Pradeep Roy

Publication Date

Spring 2014

Degree Type

Master's Project


Computer Science


In the current day and age, search engines are the most relied on and critical ways to find out information on the World Wide Web (W3). With the ushering in of Big Data, traditional search engines are becoming inept and inadequate at dishing out relevant pages. It has become increasingly difficult to locate meaningful results from the mind boggling list of returns typical of returned search queries. Keywords, often times, alone cannot capture the intended concept with high precision. These and associated issues with the current search engines call for a more powerful and holistic search engine capability.
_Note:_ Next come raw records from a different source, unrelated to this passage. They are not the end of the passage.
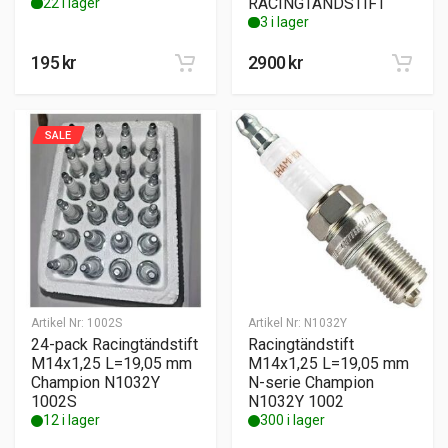
RACINGTÄNDSTIFT
22 i lager
3 i lager
195
kr
2900
kr
SALE
Artikel Nr:
1002S
Artikel Nr:
N1032Y
24-pack Racingtändstift
Racingtändstift
M14x1,25 L=19,05 mm
M14x1,25 L=19,05 mm
Champion N1032Y
N-serie Champion
1002S
N1032Y 1002
12 i lager
300 i lager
The current project presents a new approach to resolving this widely relevant problem - a concept based search engine. It is known that a collection of concepts naturally forms a polyhedron. Combinatorial topology is, thus, used to manipulate the polyhedron of concepts that are mined from W3. Based on this triangulated polyhedron, the concepts are clustered together based on primitive concepts that are geometrically, simplexes of maximal dimensions. Such clustering is different from conventional clustering since the proposed model may have overlapping. Based on such clustering, the search results can then be categorized and users allowed to select a category more apt to their needs. The results displayed are based on aforementioned categorization thereby leading to more sharply gathered and, thus, semantically related relevant information.